Opinion
Index No. 603732/2007
12-14-2018
NYSCEF DOC. NO. 162
DECISION AND ORDER
LUCY BILLINGS, J.S.C.:
I. DEFENDANT'S MOTION TO EXCLUDE ITS REPRESENTATIVE'S DEPOSITION
Defendant moves to exclude plaintiff's use of the videotaped deposition of defendant's representative, Maria Falcon, at trial, on the ground that she is available to testify and will testify at trial. C.P.L.R. § 3117(a), which governs the use of depositions at trial, however, permits the deposition of a party or a party's representative to be used at trial under circumstances well beyond the witness' unavailability. 22 N.Y.C.R.R. § 202.15(i), which governs the use specifically of videotaped depositions, simply defers to the provisions of the New York Civil Practice Law and Rules and any other applicable law. C.P.L.R. § 3117(a)(2) provides that:
the deposition testimony . . . of any person who at the time the testimony was given was an officer, director, member, employee or managing or authorized agent of a party, may be used for any purpose by a party . . . who is adversely interested when the deposition testimony is offered in evidence.Defendant does not claim that Falcon was not an officer, director, member, employee, or managing or authorized agent of defendant when she was deposed. Therefore plaintiff, which is adversely interested, may use her deposition for any purpose at trial, "so far as admissible under the rules of evidence," whether or not Falcon actually testifies. C.P.L.R. § 3117(a). Notably, both C.P.L.R. § 3117(a)(2) and 22 N.Y.C.R.R. § 202.15(i) allow the videotaped deposition to be "used" and thus played and shown, rather than just read. C.P.L.R. § 3117(a)(2).

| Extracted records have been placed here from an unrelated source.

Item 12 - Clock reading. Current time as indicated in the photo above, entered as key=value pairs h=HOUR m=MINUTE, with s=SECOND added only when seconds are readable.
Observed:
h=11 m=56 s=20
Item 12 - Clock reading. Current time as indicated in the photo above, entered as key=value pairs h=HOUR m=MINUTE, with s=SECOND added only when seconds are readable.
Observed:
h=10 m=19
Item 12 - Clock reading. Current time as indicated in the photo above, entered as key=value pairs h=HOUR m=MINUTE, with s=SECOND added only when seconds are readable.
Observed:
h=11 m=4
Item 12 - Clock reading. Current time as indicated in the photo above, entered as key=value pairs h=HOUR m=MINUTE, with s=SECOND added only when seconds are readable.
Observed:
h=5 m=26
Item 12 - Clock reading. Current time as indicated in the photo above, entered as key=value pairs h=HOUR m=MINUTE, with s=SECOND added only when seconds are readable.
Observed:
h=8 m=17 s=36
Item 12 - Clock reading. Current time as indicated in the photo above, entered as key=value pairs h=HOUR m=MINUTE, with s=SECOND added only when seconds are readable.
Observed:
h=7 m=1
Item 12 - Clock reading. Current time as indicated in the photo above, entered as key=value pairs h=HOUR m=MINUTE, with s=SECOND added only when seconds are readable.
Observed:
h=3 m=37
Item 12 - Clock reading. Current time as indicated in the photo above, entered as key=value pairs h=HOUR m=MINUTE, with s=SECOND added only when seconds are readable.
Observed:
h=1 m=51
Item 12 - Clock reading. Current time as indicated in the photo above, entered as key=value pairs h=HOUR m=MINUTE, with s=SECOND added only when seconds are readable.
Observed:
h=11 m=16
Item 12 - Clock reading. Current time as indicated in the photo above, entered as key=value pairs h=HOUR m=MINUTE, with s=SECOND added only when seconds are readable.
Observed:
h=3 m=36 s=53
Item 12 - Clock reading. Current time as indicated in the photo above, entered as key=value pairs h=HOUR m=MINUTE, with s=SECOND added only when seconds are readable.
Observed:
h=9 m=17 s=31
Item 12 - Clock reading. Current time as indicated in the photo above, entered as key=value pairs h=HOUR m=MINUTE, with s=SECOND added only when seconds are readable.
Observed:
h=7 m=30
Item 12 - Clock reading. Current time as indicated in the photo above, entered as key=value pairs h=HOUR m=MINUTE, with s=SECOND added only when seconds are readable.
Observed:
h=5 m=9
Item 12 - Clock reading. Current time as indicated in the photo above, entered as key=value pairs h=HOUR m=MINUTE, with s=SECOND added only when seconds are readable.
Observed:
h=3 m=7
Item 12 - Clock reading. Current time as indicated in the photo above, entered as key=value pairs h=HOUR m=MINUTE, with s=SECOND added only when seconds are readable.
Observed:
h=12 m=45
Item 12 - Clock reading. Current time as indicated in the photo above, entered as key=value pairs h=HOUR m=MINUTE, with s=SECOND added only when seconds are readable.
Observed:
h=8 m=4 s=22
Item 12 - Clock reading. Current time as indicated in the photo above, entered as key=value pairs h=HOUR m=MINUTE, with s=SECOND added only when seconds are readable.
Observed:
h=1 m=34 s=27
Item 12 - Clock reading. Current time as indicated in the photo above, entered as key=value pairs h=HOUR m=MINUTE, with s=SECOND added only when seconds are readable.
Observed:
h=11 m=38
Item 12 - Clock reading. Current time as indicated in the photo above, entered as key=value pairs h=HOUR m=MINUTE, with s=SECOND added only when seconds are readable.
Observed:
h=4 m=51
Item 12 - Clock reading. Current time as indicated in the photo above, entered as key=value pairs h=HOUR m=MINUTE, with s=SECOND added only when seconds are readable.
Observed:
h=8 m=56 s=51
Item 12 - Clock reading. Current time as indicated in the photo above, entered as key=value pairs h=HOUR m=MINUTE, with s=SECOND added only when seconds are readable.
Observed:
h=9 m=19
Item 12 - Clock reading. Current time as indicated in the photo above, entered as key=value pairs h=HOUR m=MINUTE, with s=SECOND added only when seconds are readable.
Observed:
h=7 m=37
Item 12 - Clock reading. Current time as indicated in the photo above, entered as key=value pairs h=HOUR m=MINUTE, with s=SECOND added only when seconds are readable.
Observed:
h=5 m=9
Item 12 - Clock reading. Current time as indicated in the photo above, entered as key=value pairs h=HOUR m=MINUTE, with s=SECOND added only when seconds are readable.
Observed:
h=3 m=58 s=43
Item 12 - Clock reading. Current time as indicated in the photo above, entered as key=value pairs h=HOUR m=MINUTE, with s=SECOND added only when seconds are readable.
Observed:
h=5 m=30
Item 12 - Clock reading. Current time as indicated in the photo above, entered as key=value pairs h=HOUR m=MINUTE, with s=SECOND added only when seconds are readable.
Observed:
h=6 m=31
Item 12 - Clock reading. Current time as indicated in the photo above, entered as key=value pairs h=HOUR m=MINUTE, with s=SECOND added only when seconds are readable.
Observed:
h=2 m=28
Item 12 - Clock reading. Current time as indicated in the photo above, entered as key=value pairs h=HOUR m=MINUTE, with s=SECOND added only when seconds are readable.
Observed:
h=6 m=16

II. PLAINTIFF'S CROSS-MOTION FOR SANCTIONS
A. Defendant's Three Motions to Exclude Falcon's Deposition
Plaintiff cross-moves for sanctions in the form of attorney's fees and expenses incurred in opposing defendant's motion, as it is the third time defendant has sought to exclude plaintiff's use of Falcon's videotaped deposition at trial. 22 N.Y.C.R.R. § 130-1.1. Defendant's prior two motions, however, sought this relief on a different ground: plaintiff's delay in forwarding a copy of the videotape, in addition to the transcript, of the deposition to defendant. Between the Appellate Division's dismissal of this action in May 2015 and the Court of Appeals' reversal of that dismissal in June 2017, D&R Global Selections. S.L. v. Bodega Olegario Falcon Pineiro, 128 A.D.3d 486, 487 (1st Dep't 2015), rev'd, 29 N.Y.3d 292, 299-300 (2017), plaintiff believed that any further exchange of information in the action was unnecessary, therefore did not forward the videotape until November 2017, and sought an extension of time until then. The court (Mendez, J.) granted that extension and thus denied exclusion of the videotaped deposition, because plaintiff's delay was neither deliberate nor part of a pattern of delay, was excusable, and did not prejudice defendant, particularly when it already possessed the deposition transcript.
Defendant then moved to reargue its motion to exclude the videotaped deposition, which the court (Mendez, J.) also denied, finding the motion simply an attempt to rehash the points previously raised and decided. E.g., Ping Lee v. Consolidated Edison Co. of N.Y., 40 A.D.3d 481, 482 (1st Dep't 2007). In those two motions, defendant relied on C.P.L.R. § 3126(2), which authorizes preclusion of evidence due to nondisclosure of the evidence. The current motion seeks to preclude evidence preliminary to the trial due to the claimed inadmissibility of the evidence. Deonarine v. Montefiore Med. Ctr., 113 A.D.3d 496, 497 (1st Dep't 2014); State of New York v. Metz, 241 A.D.2d 192, 198 (1st Dep't 1998). This claim may lack merit, but, whatever its merit, the issue is best left to the trial judge.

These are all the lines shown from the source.